Yukio Mishima, de son vrai nom Kimitake Hiraoka, connut avec ce roman autobiographique un succès assez rapide alors qu'il n'avait que 24 ans.
Récit de l'adolescence d'un jeune homme japonais dans les années 40, dans une société en guerre et en pleine mutation, cette "confession" d'un "masque" s'entend en plusieurs sens.
Contraint de cacher ses attirances homosexuelles, le narrateur apprend à se conduire comme un jeune homme "normal" dans une culture partagée entre l'impassibilité de la bonne conduite, et les martyres d'une guerre violente et sanguinaire qui ne peut que marquer tous les enfants de cette époque.

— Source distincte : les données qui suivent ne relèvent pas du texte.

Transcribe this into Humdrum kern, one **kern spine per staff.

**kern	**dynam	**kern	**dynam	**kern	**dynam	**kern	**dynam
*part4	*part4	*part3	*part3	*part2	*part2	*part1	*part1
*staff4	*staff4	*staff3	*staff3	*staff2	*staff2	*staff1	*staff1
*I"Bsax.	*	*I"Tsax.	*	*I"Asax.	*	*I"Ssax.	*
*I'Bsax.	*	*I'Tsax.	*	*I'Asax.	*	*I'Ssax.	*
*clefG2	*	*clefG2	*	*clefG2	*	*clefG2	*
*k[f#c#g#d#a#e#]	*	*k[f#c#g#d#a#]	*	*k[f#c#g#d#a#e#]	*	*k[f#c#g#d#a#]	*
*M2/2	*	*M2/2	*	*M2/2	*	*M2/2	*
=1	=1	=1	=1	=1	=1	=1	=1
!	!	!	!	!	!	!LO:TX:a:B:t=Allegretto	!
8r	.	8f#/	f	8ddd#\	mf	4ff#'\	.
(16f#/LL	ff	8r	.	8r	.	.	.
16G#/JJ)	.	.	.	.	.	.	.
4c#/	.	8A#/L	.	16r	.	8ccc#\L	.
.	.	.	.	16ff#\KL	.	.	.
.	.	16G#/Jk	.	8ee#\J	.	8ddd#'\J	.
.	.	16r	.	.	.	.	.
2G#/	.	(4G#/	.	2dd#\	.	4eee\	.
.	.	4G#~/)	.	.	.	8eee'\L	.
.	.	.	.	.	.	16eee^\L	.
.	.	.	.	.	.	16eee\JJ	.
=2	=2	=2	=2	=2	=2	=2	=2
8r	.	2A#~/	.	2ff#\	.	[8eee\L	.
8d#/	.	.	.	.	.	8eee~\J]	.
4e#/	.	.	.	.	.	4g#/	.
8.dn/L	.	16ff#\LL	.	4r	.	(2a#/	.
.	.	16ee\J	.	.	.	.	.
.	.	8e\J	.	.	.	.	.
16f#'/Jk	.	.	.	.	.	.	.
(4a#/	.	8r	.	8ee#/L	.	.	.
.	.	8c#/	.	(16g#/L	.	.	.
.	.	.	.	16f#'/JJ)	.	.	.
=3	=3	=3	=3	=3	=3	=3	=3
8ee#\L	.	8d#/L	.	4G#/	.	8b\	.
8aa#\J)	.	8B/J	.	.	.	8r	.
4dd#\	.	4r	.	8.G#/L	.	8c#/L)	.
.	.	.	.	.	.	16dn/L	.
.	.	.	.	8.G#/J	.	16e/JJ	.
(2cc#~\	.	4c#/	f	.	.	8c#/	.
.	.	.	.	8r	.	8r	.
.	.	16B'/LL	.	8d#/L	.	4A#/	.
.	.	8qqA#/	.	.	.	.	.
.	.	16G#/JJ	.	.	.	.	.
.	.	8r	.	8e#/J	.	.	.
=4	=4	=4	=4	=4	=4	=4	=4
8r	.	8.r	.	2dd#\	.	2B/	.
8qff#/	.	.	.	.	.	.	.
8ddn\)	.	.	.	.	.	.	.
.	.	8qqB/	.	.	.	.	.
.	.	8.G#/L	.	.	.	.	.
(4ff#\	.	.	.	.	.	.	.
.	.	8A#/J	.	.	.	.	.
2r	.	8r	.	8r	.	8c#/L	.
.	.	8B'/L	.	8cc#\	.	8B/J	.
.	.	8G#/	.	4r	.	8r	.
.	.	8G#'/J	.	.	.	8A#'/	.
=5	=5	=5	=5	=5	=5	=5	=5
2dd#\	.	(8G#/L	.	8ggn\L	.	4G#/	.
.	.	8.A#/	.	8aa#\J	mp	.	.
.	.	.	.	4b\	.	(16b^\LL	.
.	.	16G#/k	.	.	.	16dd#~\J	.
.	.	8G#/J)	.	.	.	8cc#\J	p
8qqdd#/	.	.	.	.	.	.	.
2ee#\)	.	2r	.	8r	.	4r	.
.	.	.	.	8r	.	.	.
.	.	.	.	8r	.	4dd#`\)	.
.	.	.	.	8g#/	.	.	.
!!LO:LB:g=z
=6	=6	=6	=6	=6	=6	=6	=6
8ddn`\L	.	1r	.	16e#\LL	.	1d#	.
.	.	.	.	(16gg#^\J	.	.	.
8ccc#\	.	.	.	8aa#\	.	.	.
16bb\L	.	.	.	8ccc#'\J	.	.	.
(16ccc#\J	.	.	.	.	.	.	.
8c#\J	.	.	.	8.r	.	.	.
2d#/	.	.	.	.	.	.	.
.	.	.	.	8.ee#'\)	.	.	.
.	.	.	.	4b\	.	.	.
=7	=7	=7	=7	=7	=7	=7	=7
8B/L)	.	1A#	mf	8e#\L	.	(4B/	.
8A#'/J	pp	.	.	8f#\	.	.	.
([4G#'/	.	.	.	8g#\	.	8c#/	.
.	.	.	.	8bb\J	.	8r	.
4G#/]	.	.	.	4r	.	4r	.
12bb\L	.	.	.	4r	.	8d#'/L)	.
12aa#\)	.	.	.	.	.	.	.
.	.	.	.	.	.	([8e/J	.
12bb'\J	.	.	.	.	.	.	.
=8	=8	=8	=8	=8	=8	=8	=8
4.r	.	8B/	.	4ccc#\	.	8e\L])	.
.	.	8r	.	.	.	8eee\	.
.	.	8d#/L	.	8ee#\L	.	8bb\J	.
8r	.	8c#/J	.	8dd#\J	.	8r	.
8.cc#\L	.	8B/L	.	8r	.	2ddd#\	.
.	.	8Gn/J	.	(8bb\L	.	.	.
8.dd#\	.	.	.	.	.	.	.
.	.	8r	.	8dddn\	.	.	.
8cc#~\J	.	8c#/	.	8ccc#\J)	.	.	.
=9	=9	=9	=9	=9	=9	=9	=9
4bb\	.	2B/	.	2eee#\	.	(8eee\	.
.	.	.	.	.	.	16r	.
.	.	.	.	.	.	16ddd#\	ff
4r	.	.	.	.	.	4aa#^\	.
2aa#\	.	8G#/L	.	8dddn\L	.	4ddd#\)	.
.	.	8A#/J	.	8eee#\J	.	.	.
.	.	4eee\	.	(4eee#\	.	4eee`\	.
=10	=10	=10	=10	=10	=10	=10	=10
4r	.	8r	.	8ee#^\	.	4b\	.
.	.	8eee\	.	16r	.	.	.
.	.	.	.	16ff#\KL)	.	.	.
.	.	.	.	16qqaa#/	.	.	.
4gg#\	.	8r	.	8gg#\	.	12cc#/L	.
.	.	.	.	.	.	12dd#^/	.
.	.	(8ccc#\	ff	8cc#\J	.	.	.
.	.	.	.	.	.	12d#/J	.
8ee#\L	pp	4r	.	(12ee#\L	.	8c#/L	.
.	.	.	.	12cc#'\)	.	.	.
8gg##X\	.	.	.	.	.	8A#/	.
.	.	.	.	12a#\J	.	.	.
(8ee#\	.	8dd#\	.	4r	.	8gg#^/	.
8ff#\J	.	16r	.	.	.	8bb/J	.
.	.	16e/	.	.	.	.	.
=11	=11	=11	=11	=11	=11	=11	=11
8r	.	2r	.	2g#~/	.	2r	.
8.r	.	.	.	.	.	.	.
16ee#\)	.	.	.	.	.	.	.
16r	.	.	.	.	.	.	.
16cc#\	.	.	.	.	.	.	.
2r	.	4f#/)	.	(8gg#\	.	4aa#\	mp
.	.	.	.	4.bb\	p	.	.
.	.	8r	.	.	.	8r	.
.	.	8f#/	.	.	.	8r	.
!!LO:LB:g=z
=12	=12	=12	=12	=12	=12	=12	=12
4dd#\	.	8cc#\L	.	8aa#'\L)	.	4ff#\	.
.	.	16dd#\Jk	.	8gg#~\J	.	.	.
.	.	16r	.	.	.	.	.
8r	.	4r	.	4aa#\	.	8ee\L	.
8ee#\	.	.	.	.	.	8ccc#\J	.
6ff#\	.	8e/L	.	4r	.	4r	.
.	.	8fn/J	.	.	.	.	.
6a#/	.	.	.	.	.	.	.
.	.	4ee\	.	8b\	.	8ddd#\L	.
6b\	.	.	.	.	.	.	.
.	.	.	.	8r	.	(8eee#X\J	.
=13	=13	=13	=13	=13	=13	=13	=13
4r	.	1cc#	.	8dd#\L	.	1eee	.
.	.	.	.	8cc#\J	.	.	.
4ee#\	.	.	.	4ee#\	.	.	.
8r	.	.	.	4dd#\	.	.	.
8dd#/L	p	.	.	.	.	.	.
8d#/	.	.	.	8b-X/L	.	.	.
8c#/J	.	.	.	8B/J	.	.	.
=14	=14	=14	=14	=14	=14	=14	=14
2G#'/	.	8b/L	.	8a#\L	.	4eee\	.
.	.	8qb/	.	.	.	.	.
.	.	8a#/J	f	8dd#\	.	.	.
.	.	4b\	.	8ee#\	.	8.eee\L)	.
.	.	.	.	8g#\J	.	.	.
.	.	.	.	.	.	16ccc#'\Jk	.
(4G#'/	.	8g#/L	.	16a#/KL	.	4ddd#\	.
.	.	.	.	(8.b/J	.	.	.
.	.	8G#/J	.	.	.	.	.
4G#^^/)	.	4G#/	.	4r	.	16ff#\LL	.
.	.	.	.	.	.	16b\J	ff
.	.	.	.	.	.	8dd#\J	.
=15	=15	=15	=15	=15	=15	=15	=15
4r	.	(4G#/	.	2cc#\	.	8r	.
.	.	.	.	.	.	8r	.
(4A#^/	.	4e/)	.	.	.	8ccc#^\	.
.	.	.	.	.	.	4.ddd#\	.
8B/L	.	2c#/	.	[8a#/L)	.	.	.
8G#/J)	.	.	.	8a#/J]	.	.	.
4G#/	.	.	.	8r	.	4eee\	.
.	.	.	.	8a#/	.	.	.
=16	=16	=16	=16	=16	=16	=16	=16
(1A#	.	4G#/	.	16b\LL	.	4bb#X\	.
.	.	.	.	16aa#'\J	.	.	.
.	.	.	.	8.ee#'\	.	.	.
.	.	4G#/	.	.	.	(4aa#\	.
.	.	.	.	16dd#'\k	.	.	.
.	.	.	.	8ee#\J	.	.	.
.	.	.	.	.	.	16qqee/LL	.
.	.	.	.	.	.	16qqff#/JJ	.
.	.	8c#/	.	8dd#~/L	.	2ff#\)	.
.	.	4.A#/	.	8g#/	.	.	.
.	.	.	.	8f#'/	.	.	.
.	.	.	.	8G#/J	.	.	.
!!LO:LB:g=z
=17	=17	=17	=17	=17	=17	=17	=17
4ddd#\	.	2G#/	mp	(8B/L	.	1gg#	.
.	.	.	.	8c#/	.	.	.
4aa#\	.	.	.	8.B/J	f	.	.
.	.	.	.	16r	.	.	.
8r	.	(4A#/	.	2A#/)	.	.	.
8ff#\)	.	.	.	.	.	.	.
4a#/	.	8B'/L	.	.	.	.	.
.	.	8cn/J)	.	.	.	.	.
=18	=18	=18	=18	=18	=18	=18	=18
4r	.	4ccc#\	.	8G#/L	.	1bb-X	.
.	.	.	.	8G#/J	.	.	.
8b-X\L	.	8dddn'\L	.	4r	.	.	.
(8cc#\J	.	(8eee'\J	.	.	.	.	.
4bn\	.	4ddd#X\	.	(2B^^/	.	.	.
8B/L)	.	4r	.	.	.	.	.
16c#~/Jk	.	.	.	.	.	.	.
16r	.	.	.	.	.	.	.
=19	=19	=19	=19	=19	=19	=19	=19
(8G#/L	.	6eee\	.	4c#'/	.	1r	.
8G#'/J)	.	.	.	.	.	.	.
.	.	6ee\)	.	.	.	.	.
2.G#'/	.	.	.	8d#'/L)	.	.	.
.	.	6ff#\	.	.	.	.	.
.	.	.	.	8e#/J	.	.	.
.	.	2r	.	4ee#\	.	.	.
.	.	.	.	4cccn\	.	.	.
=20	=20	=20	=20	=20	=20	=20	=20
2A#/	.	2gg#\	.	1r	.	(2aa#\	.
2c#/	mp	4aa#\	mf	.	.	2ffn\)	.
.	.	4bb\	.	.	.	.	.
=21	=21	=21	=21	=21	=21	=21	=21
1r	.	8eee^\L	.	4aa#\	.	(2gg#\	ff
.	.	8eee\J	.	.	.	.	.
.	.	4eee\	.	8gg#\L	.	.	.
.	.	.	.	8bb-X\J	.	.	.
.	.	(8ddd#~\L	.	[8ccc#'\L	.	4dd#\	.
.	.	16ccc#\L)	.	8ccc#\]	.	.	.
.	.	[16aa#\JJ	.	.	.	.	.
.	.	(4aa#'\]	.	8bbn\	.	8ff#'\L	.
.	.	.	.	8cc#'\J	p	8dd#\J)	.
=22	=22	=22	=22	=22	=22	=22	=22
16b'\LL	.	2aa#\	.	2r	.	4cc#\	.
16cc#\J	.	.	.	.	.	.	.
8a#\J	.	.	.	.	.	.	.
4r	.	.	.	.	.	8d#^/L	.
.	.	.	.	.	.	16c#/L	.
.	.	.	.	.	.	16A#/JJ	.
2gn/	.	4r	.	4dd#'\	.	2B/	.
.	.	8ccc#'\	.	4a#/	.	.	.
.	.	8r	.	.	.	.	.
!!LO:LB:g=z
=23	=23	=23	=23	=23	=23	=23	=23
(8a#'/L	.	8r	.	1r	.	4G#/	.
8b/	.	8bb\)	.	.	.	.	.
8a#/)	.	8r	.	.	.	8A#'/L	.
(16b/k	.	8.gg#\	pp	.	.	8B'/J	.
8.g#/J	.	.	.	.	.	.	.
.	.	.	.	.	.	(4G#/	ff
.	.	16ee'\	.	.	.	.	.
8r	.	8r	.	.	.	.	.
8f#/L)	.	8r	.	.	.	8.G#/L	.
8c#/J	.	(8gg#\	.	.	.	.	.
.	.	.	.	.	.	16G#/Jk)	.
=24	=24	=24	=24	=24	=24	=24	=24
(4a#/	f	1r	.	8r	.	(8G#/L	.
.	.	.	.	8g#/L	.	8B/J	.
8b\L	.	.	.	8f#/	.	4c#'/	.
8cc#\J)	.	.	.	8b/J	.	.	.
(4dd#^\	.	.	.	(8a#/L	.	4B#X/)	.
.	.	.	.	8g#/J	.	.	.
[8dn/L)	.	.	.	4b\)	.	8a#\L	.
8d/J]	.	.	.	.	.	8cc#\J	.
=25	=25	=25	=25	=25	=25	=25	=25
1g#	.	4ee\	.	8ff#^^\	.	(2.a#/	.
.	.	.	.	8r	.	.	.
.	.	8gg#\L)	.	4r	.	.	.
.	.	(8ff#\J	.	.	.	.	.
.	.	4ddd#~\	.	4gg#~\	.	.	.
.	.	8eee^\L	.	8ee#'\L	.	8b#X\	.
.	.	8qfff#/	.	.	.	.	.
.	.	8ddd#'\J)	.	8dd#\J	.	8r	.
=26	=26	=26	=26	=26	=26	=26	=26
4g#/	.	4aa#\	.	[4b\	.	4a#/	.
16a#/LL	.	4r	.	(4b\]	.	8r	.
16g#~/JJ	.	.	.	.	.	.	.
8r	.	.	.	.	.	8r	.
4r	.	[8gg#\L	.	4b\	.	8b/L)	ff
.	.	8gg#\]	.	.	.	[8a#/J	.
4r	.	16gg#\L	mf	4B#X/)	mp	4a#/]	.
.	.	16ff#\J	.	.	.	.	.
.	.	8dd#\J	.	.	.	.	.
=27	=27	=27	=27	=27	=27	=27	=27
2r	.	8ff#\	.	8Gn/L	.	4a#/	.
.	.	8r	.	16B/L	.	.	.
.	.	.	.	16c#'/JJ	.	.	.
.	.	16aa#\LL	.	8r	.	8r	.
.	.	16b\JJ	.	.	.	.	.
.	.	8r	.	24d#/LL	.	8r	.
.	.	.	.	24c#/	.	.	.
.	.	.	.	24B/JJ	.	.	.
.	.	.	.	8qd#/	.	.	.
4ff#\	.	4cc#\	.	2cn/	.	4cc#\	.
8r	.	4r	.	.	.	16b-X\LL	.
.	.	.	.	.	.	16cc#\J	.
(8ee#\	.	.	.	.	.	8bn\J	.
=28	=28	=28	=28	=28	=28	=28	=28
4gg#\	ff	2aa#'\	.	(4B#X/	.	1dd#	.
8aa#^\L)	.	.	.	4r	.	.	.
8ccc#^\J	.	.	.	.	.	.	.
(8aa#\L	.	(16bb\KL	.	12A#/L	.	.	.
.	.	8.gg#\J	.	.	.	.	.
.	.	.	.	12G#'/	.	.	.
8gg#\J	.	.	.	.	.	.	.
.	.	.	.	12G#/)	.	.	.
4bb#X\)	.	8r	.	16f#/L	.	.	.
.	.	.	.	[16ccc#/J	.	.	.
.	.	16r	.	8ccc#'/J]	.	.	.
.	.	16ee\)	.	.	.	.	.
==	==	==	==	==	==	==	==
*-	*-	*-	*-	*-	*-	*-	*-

Le narrateur évolue dans un milieu de la bourgeoisie protégée, il connaît les bonnes écoles pour garçon, enfant maladif et chétif, il fantasme sur l'imagerie chevaleresque du moyen-âge et sur les morts violentes, inspirées par la thématique des samouraïs et par l'arrière fond de la guerre et de ses soldats kamikazes...
Mishima était un grand admirateur des valeurs traditionnelles du Japon d'avant-guerre, il dénonçait par-là même une modernité dangereuse et industrielle, qui dépossède de son identité et maintient la société dans l'anonymat.
Personnage à part et romanesque que ce Mishima, violent dans sa sensibilité, marginal dans son conservatisme, il allait se donner la mort de façon spectaculaire en 1970, par seppuku - cette pratique des samouraïs consistant en se donner la mort par éviscération - après avoir mis en scène une tentative de coup d'état au nom de l'empire et du Japon ancien...
Ce roman gagne à être connu, même si le propos peut parfois sembler long et paradoxalement assez prude.
Mais ce "masque" demeure l'évocation d'une société de l'anonymat, de la guerre, de soldats et de travailleurs industriels, bien loin de l'époque glorieuse dont peuvent rêver les bâtisseurs d'empire.